A destruição nos primeiros dias da guerra do famoso Antonov AN-225, o maior avião do mundo, estacionado no aeroporto, provaria que os ucranianos também não se importaram muito com a precisão de seus ataques —é pouco provável que tropas russas, usando o aeroporto como base, pudessem se beneficiar lançando morteiros contra o avião dentro de um perímetro já controlado por eles.

Cercados, provavelmente com medo e exaustos, tendo passado dias sob ataque do Exército ucraniano sem ter a certeza de escapar, abandonados pela nação que os jogou ali prometendo que seria uma guerra rápida e que poderiam ser recebidos como heróis, os soldados russos voltaram-se contra a população civil presa nas áreas ocupadas.

Os crimes de guerra contra civis encontrados no entorno de Kiev aconteceram poucos dias depois que um vídeo mostrando o que seriam soldados ucranianos torturando e assassinando prisioneiros russos começou a ser compartilhado na internet.

No vídeo, que não pôde ser verificado de forma independente, homens tiram três prisioneiros encapuzados de uma van antes de atirar em suas pernas e matá-los —não sem antes forçá-los a ver os corpos carbonizados de outros soldados já livres do sofrimento que aqueles vivos apenas começavam a sentir.

Ambos os lados, Rússia e Ucrânia, negaram oficialmente que seus Exércitos tenham cometido crimes durante a guerra.
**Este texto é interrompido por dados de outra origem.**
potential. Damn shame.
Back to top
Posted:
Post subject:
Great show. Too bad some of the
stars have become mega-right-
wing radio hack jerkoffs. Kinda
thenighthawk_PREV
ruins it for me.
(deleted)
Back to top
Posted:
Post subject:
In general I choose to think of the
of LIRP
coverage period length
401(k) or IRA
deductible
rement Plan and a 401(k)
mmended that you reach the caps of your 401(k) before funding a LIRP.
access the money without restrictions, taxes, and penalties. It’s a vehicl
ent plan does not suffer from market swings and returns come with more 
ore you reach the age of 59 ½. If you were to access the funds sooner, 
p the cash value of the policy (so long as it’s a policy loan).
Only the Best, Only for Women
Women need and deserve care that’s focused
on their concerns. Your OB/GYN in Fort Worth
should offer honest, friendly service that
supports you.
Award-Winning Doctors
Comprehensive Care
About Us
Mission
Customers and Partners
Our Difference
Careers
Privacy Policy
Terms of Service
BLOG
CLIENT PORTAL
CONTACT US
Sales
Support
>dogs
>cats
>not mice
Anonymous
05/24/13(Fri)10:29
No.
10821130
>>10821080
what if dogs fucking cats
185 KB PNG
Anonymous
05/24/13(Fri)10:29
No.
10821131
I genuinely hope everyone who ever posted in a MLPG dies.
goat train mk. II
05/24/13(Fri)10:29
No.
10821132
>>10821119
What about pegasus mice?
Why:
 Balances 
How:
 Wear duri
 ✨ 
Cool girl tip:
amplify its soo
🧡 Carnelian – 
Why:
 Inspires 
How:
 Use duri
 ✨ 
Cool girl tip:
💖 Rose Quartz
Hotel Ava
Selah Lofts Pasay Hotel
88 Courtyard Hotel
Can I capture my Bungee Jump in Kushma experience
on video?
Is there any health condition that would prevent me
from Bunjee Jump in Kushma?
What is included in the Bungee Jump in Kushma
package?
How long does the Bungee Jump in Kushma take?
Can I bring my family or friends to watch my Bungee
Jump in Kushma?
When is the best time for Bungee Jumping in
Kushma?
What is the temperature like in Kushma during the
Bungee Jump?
As versões oficiais são de que as imagens dos civis mortos ao redor de Kiev e dos soldados russos sendo torturados foram fabricadas e distribuídas a jornalistas comprados, com a intenção de difamar as respectivas forças e provocar reações.

Devido ao grande número de imagens e relatos colhidos por jornalistas em campo, fica fácil entender que o governo russo, ao desqualificar o trabalho desses profissionais, assume que não tem argumento para negar que cometeu tais crimes —isso, por si só, já seria uma prova de culpa.

Do outro lado, a propagação de informações (muitas vezes mal-intencionadas) contra o Exército de Kiev, dando conta de que soldados nazistas ucranianos assassinaram a sangue frio quem havia colaborado com os russos, também não estaria acontecendo se o governo de Volodimir Zelenski não criminalizasse o trabalho de jornalistas e autorizasse o acesso da imprensa às áreas de combate.

Já que nem russos nem ucranianos permitem que jornalistas possam trabalhar com independência, é seguro supor que ambos estão cometendo crimes.

A violência dos dois lados nos últimos dias inaugura a guerra movida pelo ódio, pelo desejo de justiçamento, de vingança e intenção de devolver em dobro a dor sofrida. Nessas circunstâncias, sem observadores, o diálogo e o acordo entre as partes ficam mais difíceis. Cada um pode se apoiar apenas nas chagas ou na propaganda que melhor lhe servir.

Numa situação de vale-tudo, a tortura do inimigo e a execução de inocentes, e mesmo muitas mortes de civis e militares, seriam incapazes de impedir que a violência continue ou prolifere. Crimes de guerra, apesar de suas distintas proporções, pioram tudo, impedindo que a ferida aberta pelo conflito seja curada.